Ekrem İmamoğlu. Source: Akşam

by Fulya OZERKAN
At a half-built metro stop on the outskirts of Istanbul, the diggers have been idle for months, dozens of workers waiting day after day with nothing to do.
The new 550-million-euro ($610 million) metro line, started in 2016, was due to connect outlying suburbs on the Asian side of the city to the ferries and sealines in the centre, but has been stalled as the municipality struggles to raise funding.
There were already problems last year, when a currency crash and brief recession hit lenders.
But now the problem appears to be political.
In March, Istanbul fell to the opposition — the first time that President Recep Tayyip Erdogan’s religious conservatives had lost power in the city in a quarter-century.
The new administration under Mayor Ekrem Imamoglu, of the secular Republican People’s Party (CHP), claims Turkish state banks are refusing to finance major investment projects — and blame pressure from Erdogan’s government in Ankara.
“We have seen loans are not given even to fund our daily needs,” Imamoglu told reporters last month.
“I believe this is a result of the psychological impact of (the ruling party) losing its 25-year rule.
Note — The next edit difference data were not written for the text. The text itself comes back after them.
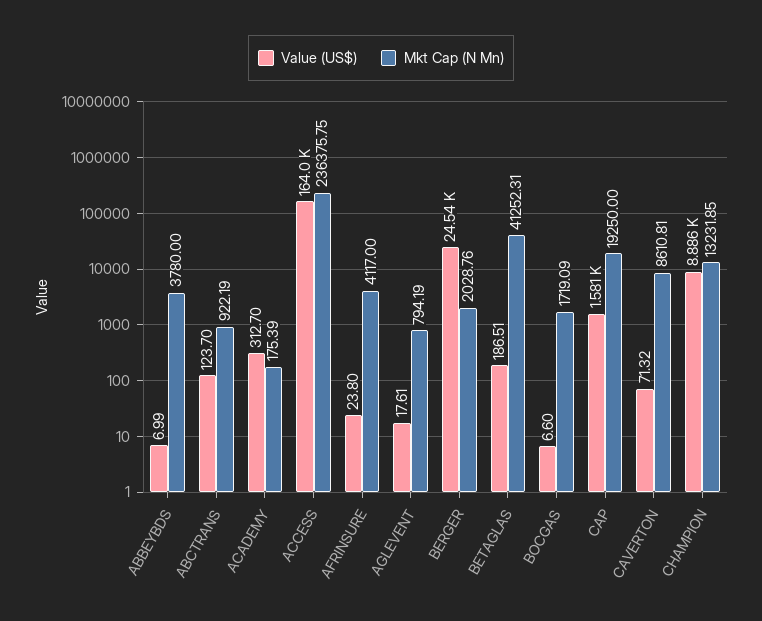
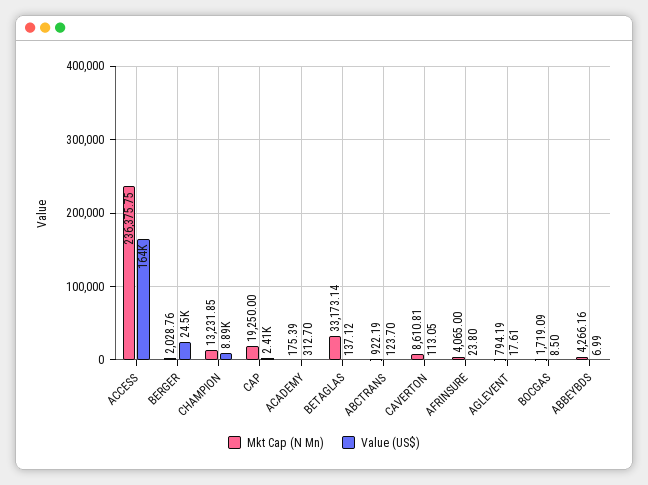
Mkt Cap (N Mn), ABBEYBDS: 3780 -> 4266.16
Mkt Cap (N Mn), AFRINSURE: 4117 -> 4065
Value (US$), BETAGLAS: 186.51 -> 137.12
Mkt Cap (N Mn), BETAGLAS: 41252.31 -> 33173.14
Value (US$), BOCGAS: 6.6 -> 8.5
Value (US$), CAP: 1581 -> 2410
Value (US$), CAVERTON: 71.32 -> 113.05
I still have the faith that this stance and behaviour will change.”
Erdogan does not want Imamoglu to emulate the success he himself enjoyed as mayor of Istanbul in the 1990s, which propelled him to the leadership of the country, said Anthony Skinner of risk assessment firm Verisk Maplecroft.
“By refusing to extend loans to the municipality, state banks — which provide approximately 40 percent of all loans and deposits in Turkey — are seeking to handicap Imamoglu and his team,” he told AFP.
State-run Halkbank and Ziraat Bank both failed to respond to queries by AFP.
Erdogan has used ambitious infrastructure schemes as a political tool, including one of the world’s largest airports, a third bridge over the Bosphorus and an undersea tunnel to link Europe and Asia for the first time.
Billions in debt
In a brief exchange at the Istanbul municipality this month, Imamoglu told AFP he had little faith the situation would improve.
“I’ll happily let you know if there’s any change in the attitude of the state banks,” he said.
Instead, he has been forced to look to Europe for funding.
Last month, he secured loans of 110 million euros from Deutsche Bank and 86 million euros from the French Development Agency to restart metro construction.
“It will never be over, we will always be in search of foreign financing,” Imamoglu said.
His visits to Western capitals, including London, Paris and Berlin, have been criticised by pro-government media for adding to the municipality’s foreign debt pile.
But his team says they were left no choice.
“Some state banks are not keen even to pick up the phone to talk with us, let alone deliver loans,” said CHP municipal spokesman Tarik Balyali.
“We are a public institution and prefer to do business with state banks as the Istanbul municipality is in dire need of loans,” he added.
Imamoglu’s team inherited debts of 28.8 billion lira (4.5 billion euros) and needs to find 19 billion lira (3 billion euros) to complete the metro extensions.
Interest repayments alone are 1.5 billion lira — equal to a year’s worth of salaries for the entire municipal workforce, some of which has been plugged by loans from Turkish private banks.
The CHP accuses the ruling party of other methods to undermine Imamoglu’s mayorship, most notably by transferring control of major projects such as the Bosphorus bridge from the Istanbul municipality to the central government.
But Skinner said such moves by Erdogan’s Justice and Development Party (AKP) government were risky.
“Erdogan faces the difficult juggling act of frustrating Imamoglu’s development agenda in Istanbul while expanding AKP support in the city and averting a future backlash at the polls by unintentionally casting the mayor as the oppressed underdog,” he said.
“Erdogan himself rose to power brandishing the image of an underdog fighting a hostile political establishment.”